Le président a détaillé les contours de l’hydre à mille têtes : harcèlement des PME par des agents non-habilités, « dizaines » de services aux frontières contre quatre prévues par la loi, « barrières » routières de péages illégaux, qui « doivent être supprimées immédiatement ». Mais au-delà d’une « cellule du climat des affaires » pour lutter contre le « harcèlement fiscal » des entrepreneurs, et d’une « agence pour le changement des mentalités » déjà annoncée, Félix Tshisekedi n’est que timidement entré dans le vif des propositions concrètes. Il a souhaité la création « d’une juridiction spécialisée dans la lutte contre la fraude fiscale, le blanchiment des capitaux ainsi que le détournement des deniers publics », devant un parterre d’officiels, dont son directeur de cabinet Vital Kamerhe. Ce dernier est l’un des quatre responsables cités par l’Inspection générale des finances (IGF) dans un rapport sur l’affaire des 15 millions de dollars qui ont échappé au Trésor public. Le parquet a annoncé une enquête en août, sans suite jusqu’à présent.
Autre exemple, un autre proche collaborateur du chef de l’État a été incarcéré récemment pour avoir concédé de manière illégale un mandat à une entreprise canadienne intéressée par l’exploitation de diamants. Il a été remis en liberté jeudi soir.
Le président l’a lui-même souligné : « La RDC est parmi les pays les plus corrompus du monde. Mais vous n’avez jamais un seul procès qui met en cause les corrompus et les corrupteurs. » « Soit la justice n’est pas prête, soit elle n’a pas l’expertise », poursuit-il, souhaitant une véritable « agence de lutte anticorruption » en lieu et place de l’« agence pour le changement des mentalités » qui ne produit aucun effet.

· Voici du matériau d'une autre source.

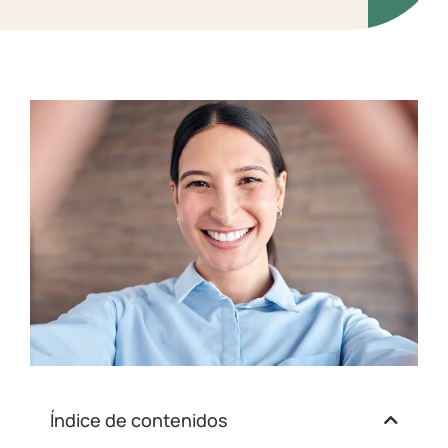
Índice de contenidos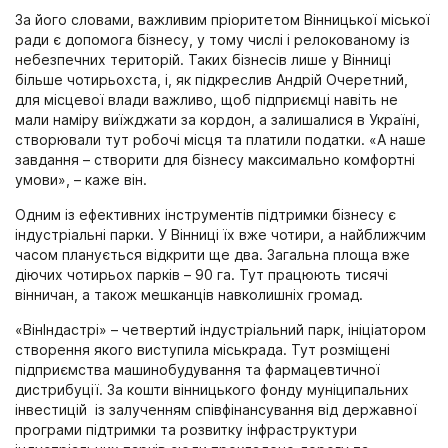
За його словами, важливим пріоритетом Вінницької міської
ради є допомога бізнесу, у тому числі і релокованому із
небезпечних територій. Таких бізнесів лише у Вінниці
більше чотирьохста, і, як підкреслив Андрій Очеретний,
для місцевої влади важливо, щоб підприємці навіть не
мали наміру виїжджати за кордон, а залишалися в Україні,
створювали тут робочі місця та платили податки. «А наше
завдання – створити для бізнесу максимально комфортні
умови», – каже він.
Одним із ефективних інструментів підтримки бізнесу є
індустріальні парки. У Вінниці їх вже чотири, а найближчим
часом планується відкрити ще два. Загальна площа вже
діючих чотирьох парків – 90 га. Тут працюють тисячі
вінничан, а також мешканців навколишніх громад.
«ВінІндастрі» – четвертий індустріальний парк, ініціатором
створення якого виступила міськрада. Тут розміщені
підприємства машинобудування та фармацевтичної
дистрибуції. За кошти вінницького фонду муніципальних
інвестицій із залученням співфінансування від державної
програми підтримки та розвитку інфраструктури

La société civile en première ligne
À Kigali, le lanceur d’alerte congolais réfugié en France Jean-Jacques Lumumba a reçu lundi un prix contre la corruption, en présence du président rwandais Paul Kagame. Le petit-neveu du héros de l’indépendance congolaise Patrice Lumumba reconnaît que le voisin rwandais est un exemple : « C’est le deuxième pays le moins corrompu d’Afrique. Il a fait des progrès sur la coercition et la répression. On sent dans la ville que les personnes ont peur d’être attrapées pour des faits de corruption. »
Lundi à l’occasion d’une journée mondiale contre la corruption, un mouvement Unis a décrété 2020 « année de lutte contre la corruption » en RDC. Son coordinateur, Jimmy Kande – cadre bancaire comme Jean-Jacques Lumumba –, veut attaquer le mal à la racine : « En 2020, nous allons travailler avec les écoles pour que les élèves et les écoliers soient sensibilisés aux conséquences de la corruption. » Regroupées dans un mouvement le « Congo n’est pas à vendre », une dizaine d’ONG congolaises ont redemandé au président Tshisekedi d’afficher « la rigueur de la sanction inconditionnelle contre les auteurs des détournements et de la corruption ».